Spanish Explorers in the Southern United States, 1528-1543. The Narrative of Alvar Nunez Cabeca de Vaca. The Narrative of the Expedition of Hernando De Soto by the Gentleman of Elvas

Chapter 13

Chapter 144727 wordsPublic domain

_Of how the general went toward Tutahaco with a few men and left the army with Don Tristan, who took it to Tiguex._

Everything already related had happened when Don Tristan de Arellano reached Cibola from Señora. Soon after he arrived, the general, who had received notice of a province containing eight villages, took thirty of the men who were most fully rested and went to see it, going from there directly to Tiguex with the skilled guides who conducted him. He left orders for Don Tristan de Arellano to proceed to Tiguex by the direct road, after the men had rested twenty days. On this journey, between one day when they left the camping place and mid-day of the third day, when they saw some snow-covered mountains, toward which they went in search of water, neither the Spaniards nor the horses nor the servants drank anything. They were able to stand it because of the severe cold, although with great difficulty. In eight days they reached Tutahaco,[384] where they learned that there were other towns down the river. These people were peaceful. The villages are terraced, like those at Tiguex, and of the same style. The general went up the river from here, visiting the whole province, until he reached Tiguex, where he found Hernando de Alvarado and the Turk. He felt no slight joy at such good news, because the Turk said that in his country there was a river in the level country which was two leagues wide, in which there were fishes as big as horses, and large numbers of very big canoes, with more than twenty rowers on a side, and that they carried sails, and that their lords sat on the poop under awnings, and on the prow they had a great golden eagle. He said also that the lord of that country took his afternoon nap under a great tree on which were hung a great number of little gold bells, which put him to sleep as they swung in the air. He said also that everyone had their ordinary dishes made of wrought plate, and the jugs and bowls were of gold. He called gold _acochis_. For the present he was believed, on account of the ease with which he told it and because they showed him metal ornaments and he recognized them and said they were not gold, and he knew gold and silver very well and did not care anything about other metals.[385]
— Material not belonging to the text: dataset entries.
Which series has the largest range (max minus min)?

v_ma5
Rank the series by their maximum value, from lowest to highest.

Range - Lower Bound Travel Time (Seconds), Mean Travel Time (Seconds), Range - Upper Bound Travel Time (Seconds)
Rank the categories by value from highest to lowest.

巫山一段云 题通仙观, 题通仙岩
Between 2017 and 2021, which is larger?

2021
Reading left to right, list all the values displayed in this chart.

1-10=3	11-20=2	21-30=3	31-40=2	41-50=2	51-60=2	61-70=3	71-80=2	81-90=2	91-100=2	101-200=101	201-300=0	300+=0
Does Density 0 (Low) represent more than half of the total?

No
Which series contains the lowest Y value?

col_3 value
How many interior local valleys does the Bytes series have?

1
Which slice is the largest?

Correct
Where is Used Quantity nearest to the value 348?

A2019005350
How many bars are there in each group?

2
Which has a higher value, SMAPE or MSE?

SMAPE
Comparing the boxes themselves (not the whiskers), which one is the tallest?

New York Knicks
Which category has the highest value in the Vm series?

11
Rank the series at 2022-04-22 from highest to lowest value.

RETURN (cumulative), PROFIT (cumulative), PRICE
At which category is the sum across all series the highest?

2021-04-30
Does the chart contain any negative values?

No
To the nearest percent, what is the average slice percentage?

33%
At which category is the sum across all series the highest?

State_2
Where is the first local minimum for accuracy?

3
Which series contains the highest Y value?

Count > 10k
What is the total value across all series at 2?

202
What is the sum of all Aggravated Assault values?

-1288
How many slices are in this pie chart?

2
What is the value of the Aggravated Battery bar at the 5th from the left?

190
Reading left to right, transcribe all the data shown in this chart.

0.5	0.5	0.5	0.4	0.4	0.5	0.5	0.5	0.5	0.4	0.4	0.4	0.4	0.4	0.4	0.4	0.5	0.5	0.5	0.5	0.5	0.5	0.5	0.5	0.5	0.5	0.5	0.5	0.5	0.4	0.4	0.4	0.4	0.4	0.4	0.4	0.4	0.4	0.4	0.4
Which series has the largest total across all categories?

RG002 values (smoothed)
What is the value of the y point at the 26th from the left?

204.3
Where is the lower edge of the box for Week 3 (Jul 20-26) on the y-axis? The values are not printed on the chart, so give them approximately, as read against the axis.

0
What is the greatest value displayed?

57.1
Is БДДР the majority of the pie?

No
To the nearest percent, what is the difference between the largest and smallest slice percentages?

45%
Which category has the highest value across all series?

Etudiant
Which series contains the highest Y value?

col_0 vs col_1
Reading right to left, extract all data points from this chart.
[384] This name has always been a problem to students of the expedition, and various attempts have been made to determine its application. Jaramillo, one of Coronado's captains, applies the name to Acoma, and indeed its final syllables are the same as the native name of Acoma. In the heading to Chapter 11 Castañeda erroneously makes Tutahaco synonymous with Tusayan. The description indicates that the Tigua village of Isleta and others in its vicinity on the Rio Grande in the sixteenth century were intended.

[385] This Eldorado is seemingly a combination of falsehood and misinterpretation. The Turk's only means of communication were signs; and we shall see later on that he deliberately deceived the Spaniards for the purpose of leading them astray. The name _acochis_ here given is an aid in the identification of the mysterious province of Quivira. See p. 337, note 1.

The general sent Hernando de Alvarado back to Cicuye to demand some gold bracelets which this Turk said they had taken from him at the time they captured him. Alvarado went, and was received as a friend at the village, and when he demanded the bracelets they said they knew nothing at all about them, saying the Turk was deceiving him and was lying. Captain Alvarado, seeing that there were no other means, got the captain Whiskers and the governor to come to his tent, and when they had come he put them in chains. The villagers prepared to fight, and let fly their arrows, denouncing Hernando de Alvarado, and saying that he was a man who had no respect for peace and friendship. Hernando de Alvarado started back to Tiguex, where the general kept them prisoners more than six months. This began the want of confidence in the word of the Spaniards whenever there was talk of peace from this time on, as will be seen by what happened afterward.